A docente pontua que não se trata de uma questão ideológica, mas sim de rever algo que foi um crime contra a humanidade.
Na prática, o que o Consun analisará será a revogação de decisões do próprio conselho de outorgar as honrarias aos ex-presidentes. Os títulos foram concedidos em 1967, para Costa e Silva, e em 1970, para Médici. Trata-se de um reconhecimento oferecido a “personalidades que se tenham distinguido na vida pública ou na atuação em prol do desenvolvimento da universidade, do progresso das ciências, das letras e das artes”, conforme consta no Estatuto e Regimento Geral da UFRGS.

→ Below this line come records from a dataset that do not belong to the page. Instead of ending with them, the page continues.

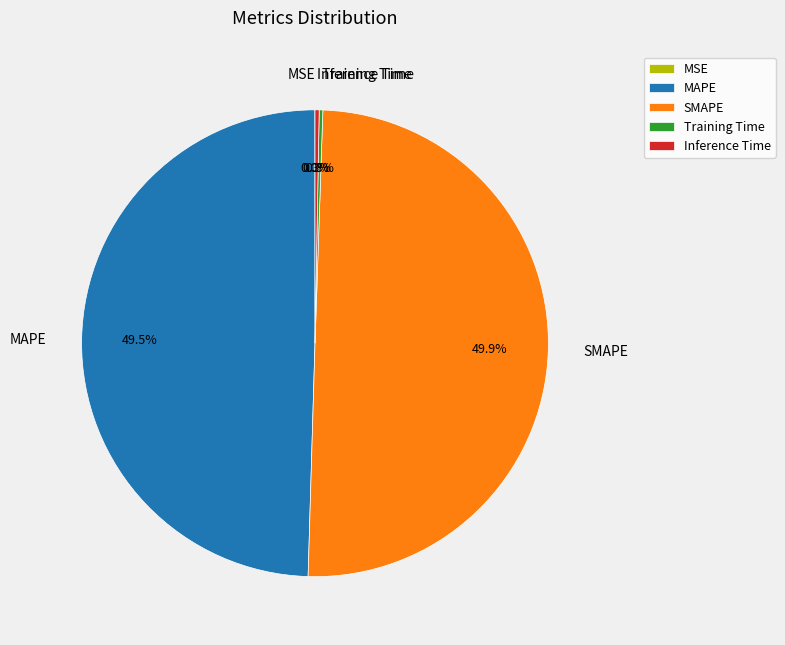

What is the total percentage of MAPE and Inference Time?

49.8%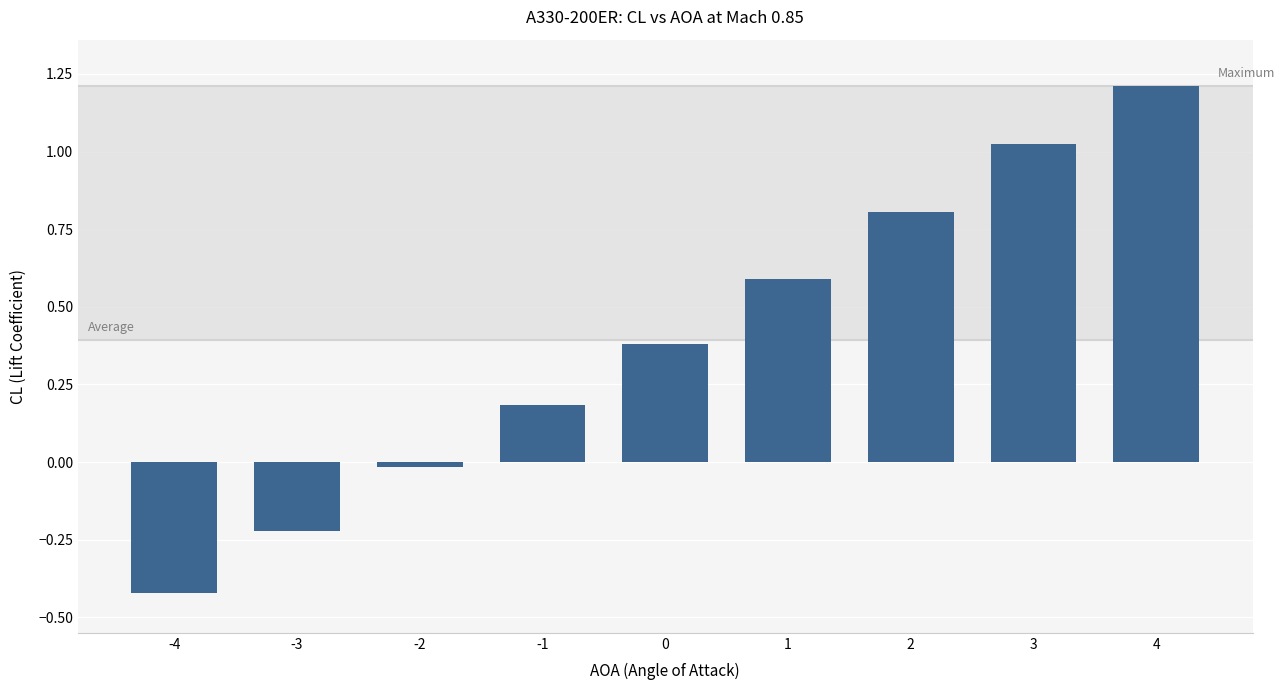

How many data points are less than 0?

3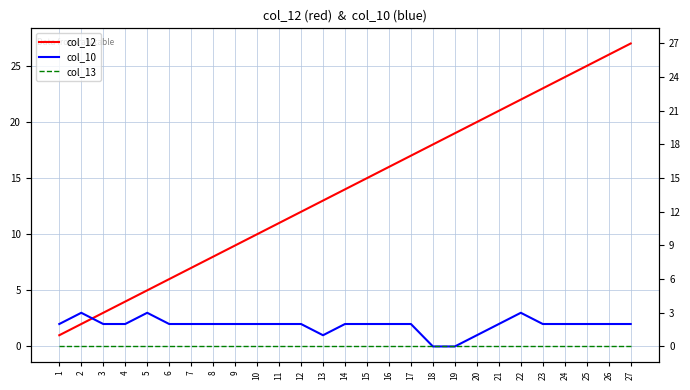

At which category is the sum across all series the highest?

27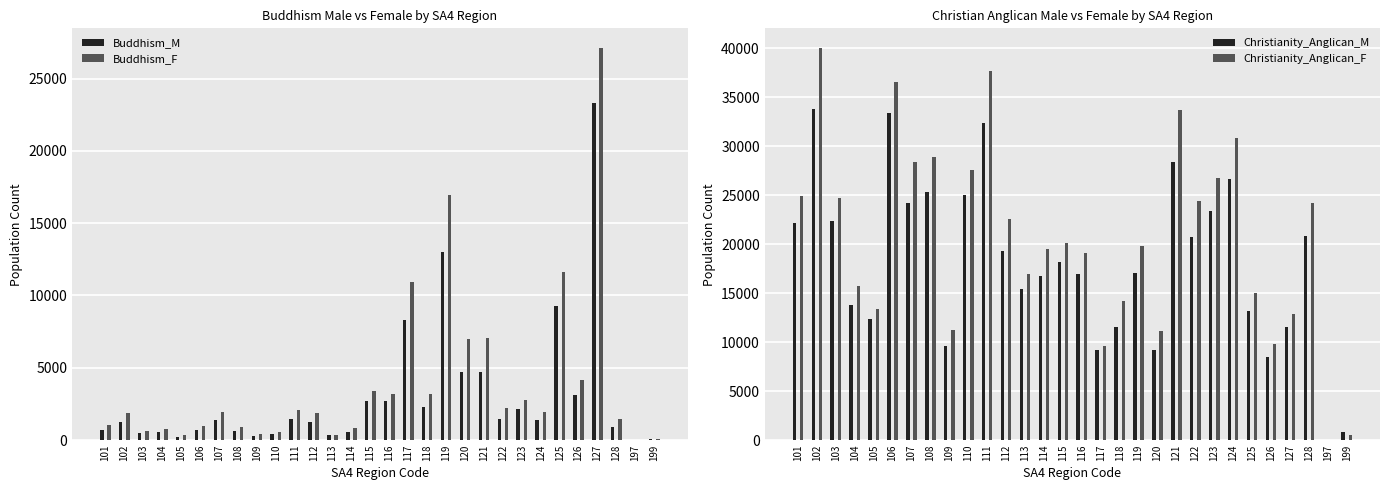

Which category has the lowest value across all series?

197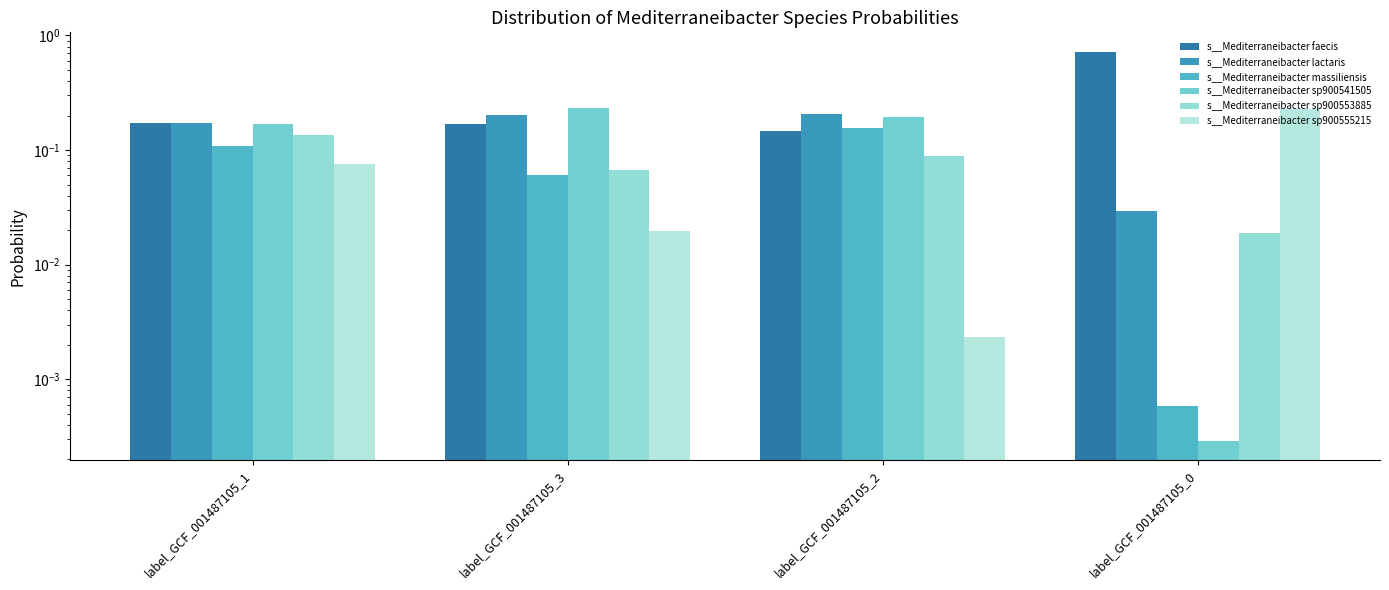

Are the bars horizontal?

No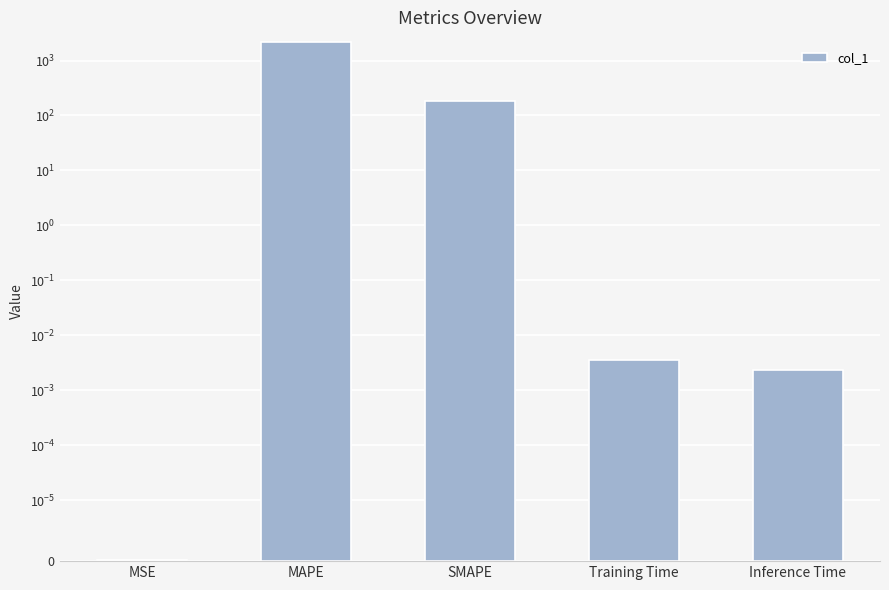

Reading left to right, transcribe all the data shown in this chart.

MSE=0.0	MAPE=2190.0	SMAPE=183.3	Training Time=0.0	Inference Time=0.0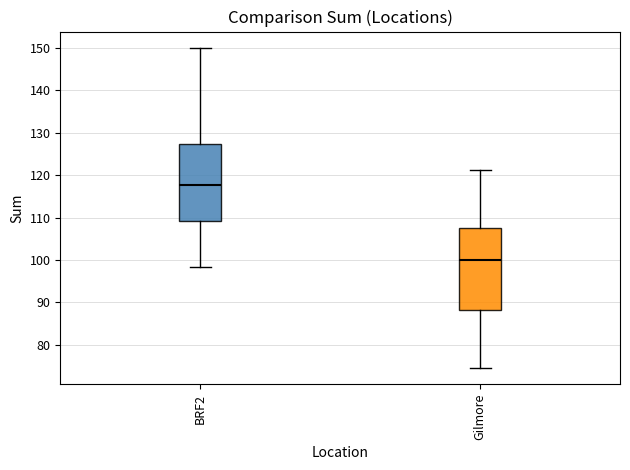

Which box's median line is the lowest?

Gilmore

Cabe ao conselho decidir sobre a mudança, uma vez que é ele próprio que toma as decisões sobre esse tipo de honraria – a reitoria não tem ingerência a respeito. Procurada, a reitoria informou que esta é uma pauta tratada pelo Consun e que ainda não tem posição sobre o assunto.
Como o pedido foi encaminhado ao conselho somente na semana passada, ele não deve estar presente na pauta desta sexta-feira (21), mas provavelmente será debatido na sessão seguinte, em fevereiro. A previsão é de que seja formada uma comissão especial, que analise a questão e emita seu parecer para, então, apresentá-lo ao órgão, para, por fim, a proposta ser votada. A estimativa é de que a votação aconteça entre o final de fevereiro e o início de março.
Regina afirma que o coletivo está otimista, pois tem recebido “apoio amplo” da comunidade universitária. Quase 3 mil pessoas já tinham assinado um abaixo-assinado realizado na internet, defendendo a revogação, até o fechamento desta reportagem.
Segundo o professor Pedro Costa, que integra o Consun e o Coletivo Memória e Luta, não há precedentes para a revogação de títulos de Doutor Honoris Causa na UFRGS, mas outras instituições de Ensino Superior já tomaram decisões semelhantes a essa. É o caso da Universidade de Campinas (Unicamp), que, no ano passado, voltou atrás na honraria concedida em 1973 ao então ministro da Educação, Jarbas Passarinho. Também em 2021, a Universidade Federal do Rio de Janeiro (UFRJ) decidiu por unanimidade revogar o título oferecido a Médici em 1972.
— Essas revogações também motivam nosso trabalho. Nas outras universidades, foram comissões da verdade que fizeram o levantamento. Na UFRGS, foi o nosso coletivo, que, aos poucos, vai construindo algumas ações — relata o docente.
Além do pedido de revogação dos títulos, o Coletivo Memória e Luta executou, em 2019, o projeto de extensão “Memória: 50 anos dos expurgos na UFRGS”, que envolveu a instalação de um memorial em homenagem aos professores expurgados, uma exposição de aquarelas produzidas pelo docente José Carlos Freitas Lemos, a organização de rodas de conversas com professores expurgados e representantes estudantis de hoje, a apresentação de um documentário com depoimentos desses docentes expurgados e a organização do livro “Os expurgos da UFRGS: memória e história”, publicado em 2021.